Unlike many other companies, Starbucks announced on Monday that it won't cut workers' benefits ahead of the US Affordable Care Act, more commonly known as Obamacare.
The healthcare reform bill has seen criticism from several businesses. In response, they have announced that they will either cut hours or health insurance benefits to offset the cost of the new law.
But Starbucks won't follow the trend. Instead, CEO Howard Schultz told Reuters that the company will continue providing benefits for partners.
Schultz added that the coffee company "won't use the new law as excuse to cut benefits or lower benefits for its workers." The 2010 healthcare reform law will require companies with more than 50 employees to offer health insurance benefits to workers who work a minimum of 30 hours.

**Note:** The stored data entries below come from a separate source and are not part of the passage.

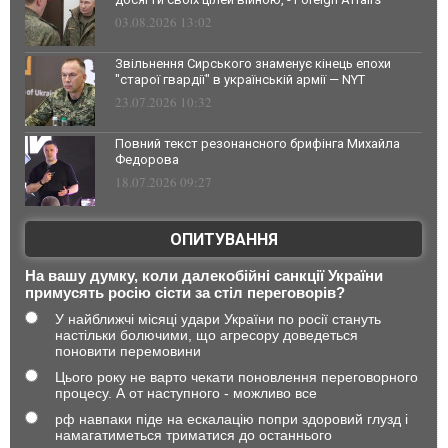
03.08.2026 13:02
Звільнення Сирського знаменує кінець епохи
"старої гвардії" в українській армії — NYT
23.07.2026 10:32
Повний текст резонансного брифінга Михайла
Федорова
18.07.2026 09:27
ОПИТУВАННЯ
На вашу думку, коли далекобійні санкції України
примусять росію сісти за стіл переговорів?
У найближчі місяці удари України по росії стануть
настільки болючими, що агресору доведеться
поновити перемовини
Цього року не варто чекати поновлення переговорного
процесу. А от наступного - можливо все
рф навпаки піде на ескалацію попри здоровий глузд і
намагатиметься триматися до останнього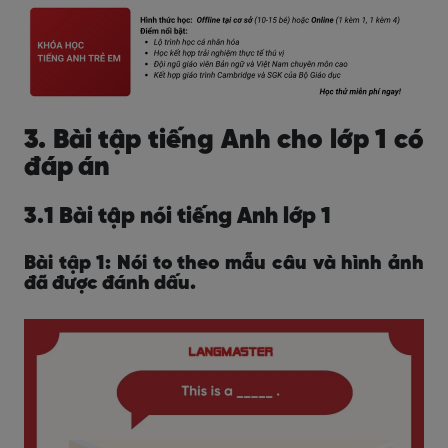
3. Bài tập tiếng Anh cho lớp 1 có
đáp án
3.1 Bài tập nói tiếng Anh lớp 1
Bài tập 1: Nói to theo mẫu câu và hình ảnh
đã được đánh dấu.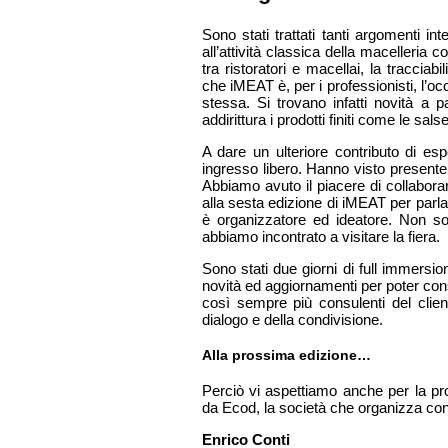
Sono stati trattati tanti argomenti in
all’attività classica della macelleria c
tra ristoratori e macellai, la traccia
che iMEAT è, per i professionisti, l’o
stessa. Si trovano infatti novità a pa
addirittura i prodotti finiti come le sal
A dare un ulteriore contributo di e
ingresso libero. Hanno visto presente
Abbiamo avuto il piacere di collabor
alla sesta edizione di iMEAT per parla
è organizzatore ed ideatore. Non 
abbiamo incontrato a visitare la fiera.
Sono stati due giorni di full immersion
novità ed aggiornamenti per poter con
così sempre più consulenti del clien
dialogo e della condivisione.
Alla prossima edizione…
Perciò vi aspettiamo anche per la pr
da Ecod, la società che organizza co
Enrico Conti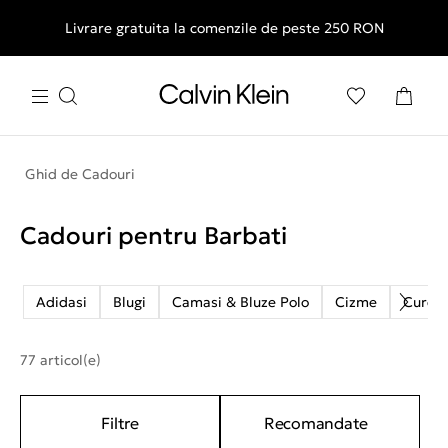
Livrare gratuita la comenzile de peste 250 RON
Ghid de Cadouri
Cadouri pentru Barbati
Adidasi
Blugi
Camasi & Bluze Polo
Cizme
Curele
77 articol(e)
Filtre
Recomandate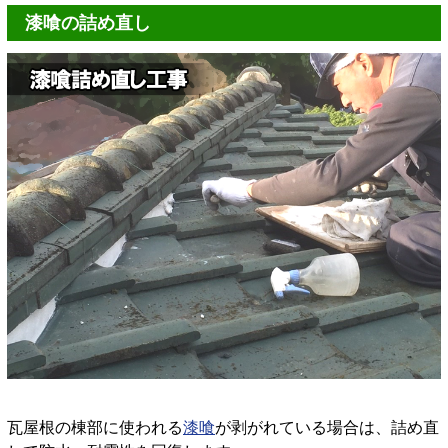
漆喰の詰め直し
瓦屋根の棟部に使われる
漆喰
が剥がれている場合は、詰め直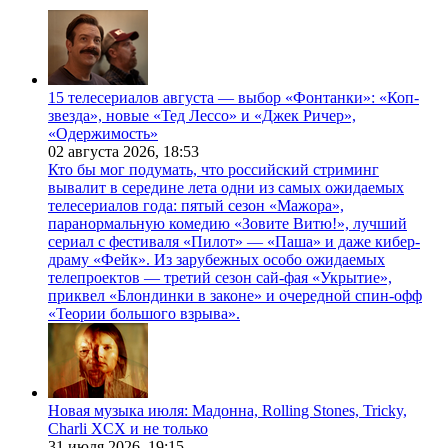
15 телесериалов августа — выбор «Фонтанки»: «Коп-
звезда», новые «Тед Лессо» и «Джек Ричер»,
«Одержимость»
02 августа 2026,
18:53
Кто бы мог подумать, что российский стриминг
вывалит в середине лета одни из самых ожидаемых
телесериалов года: пятый сезон «Мажора»,
паранормальную комедию «Зовите Витю!», лучший
сериал с фестиваля «Пилот» — «Паша» и даже кибер-
драму «Фейк». Из зарубежных особо ожидаемых
телепроектов — третий сезон сай-фая «Укрытие»,
приквел «Блондинки в законе» и очередной спин-офф
«Теории большого взрыва».
Новая музыка июля: Мадонна, Rolling Stones, Tricky,
Charli XCX и не только
31 июля 2026,
19:15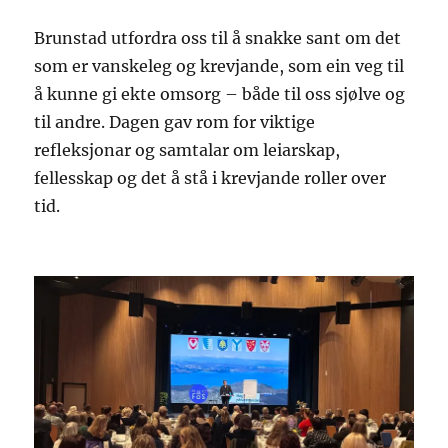
Brunstad utfordra oss til å snakke sant om det
som er vanskeleg og krevjande, som ein veg til
å kunne gi ekte omsorg – både til oss sjølve og
til andre. Dagen gav rom for viktige
refleksjonar og samtalar om leiarskap,
fellesskap og det å stå i krevjande roller over
tid.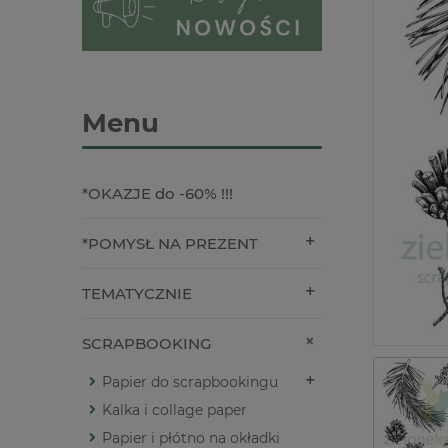
Menu
*OKAZJE do -60% !!!
*POMYSŁ NA PREZENT
TEMATYCZNIE
SCRAPBOOKING
Papier do scrapbookingu
Kalka i collage paper
Papier i płótno na okładki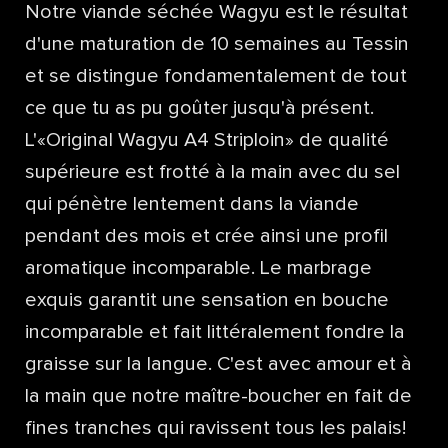
Notre viande séchée Wagyu est le résultat
d'une maturation de 10 semaines au Tessin
et se distingue fondamentalement de tout
ce que tu as pu goûter jusqu'à présent.
L'«Original Wagyu A4 Striploin» de qualité
supérieure est frotté à la main avec du sel
qui pénètre lentement dans la viande
pendant des mois et crée ainsi une profil
aromatique incomparable. Le marbrage
exquis garantit une sensation en bouche
incomparable et fait littéralement fondre la
graisse sur la langue. C'est avec amour et à
la main que notre maître-boucher en fait de
fines tranches qui ravissent tous les palais!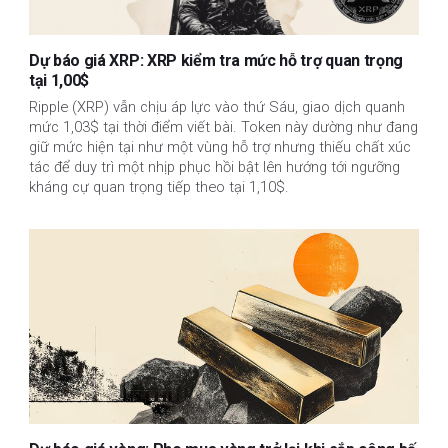
Dự báo giá XRP: XRP kiểm tra mức hỗ trợ quan trọng
tại 1,00$
Ripple (XRP) vẫn chịu áp lực vào thứ Sáu, giao dịch quanh
mức 1,03$ tại thời điểm viết bài. Token này dường như đang
giữ mức hiện tại như một vùng hỗ trợ nhưng thiếu chất xúc
tác để duy trì một nhịp phục hồi bật lên hướng tới ngưỡng
kháng cự quan trọng tiếp theo tại 1,10$.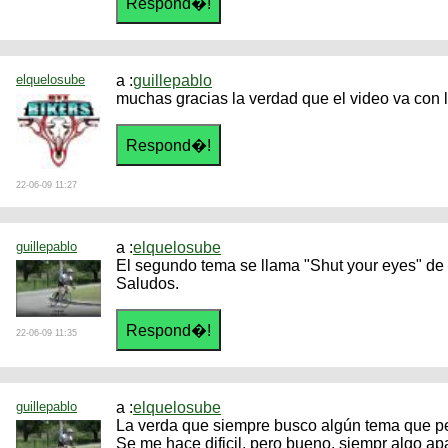
elquelosube
a :
guillepablo
muchas gracias la verdad que el video va con l
22-06-09 11:27
guillepablo
a :
elquelosube
El segundo tema se llama "Shut your eyes" de
Saludos.
22-06-09 11:35
guillepablo
a :
elquelosube
La verda que siempre busco algún tema que pe
Se me hace dificil, pero bueno, siempr algo ap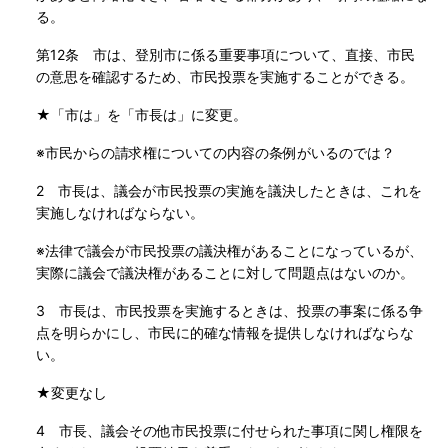
る。
第12条 市は、登別市に係る重要事項について、直接、市民
の意思を確認するため、市民投票を実施することができる。
★「市は」を「市長は」に変更。
※市民からの請求権についての内容の条例がいるのでは？
2 市長は、議会が市民投票の実施を議決したときは、これを
実施しなければならない。
※法律で議会が市民投票の議決権があることになっているが、
実際に議会で議決権があることに対して問題点はないのか。
3 市長は、市民投票を実施するときは、投票の事案に係る争
点を明らかにし、市民に的確な情報を提供しなければならな
い。
★変更なし
4 市長、議会その他市民投票に付せられた事項に関し権限を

Starbucks already does that -- and more. The Seattle-based company offers benefits to part-timers who work at least 20 hours a week. But the company appears to be one of the few. Yahoo! Finance notes that United Parcel Service (UPS) told its workers last week that non-union employees' spouses will no longer qualify for health insurance benefits if they get coverage through the company.
A survey released in March by consultant Towers Watson and the National Business Group on Health also found that four percent of large employers followed UPS' trend. Those companies will exclude spouses from their health plan in 2013. That number will increase to eight percent in 2014.
Some businesses are also either keeping their staffing numbers under 50 or cutting their employees' hours to 30 or less to avoid having to provide healthcare. The Starbucks CEO added that some of the businesses are "lobbying for the cut-off to be at 40 hours." But that is unlikely to happen.
Because of Starbucks' current benefits program, the change Obamacare makes to health insurance coverage won't affect the gourmet coffee giant. Instead, it is business as usual for Starbucks.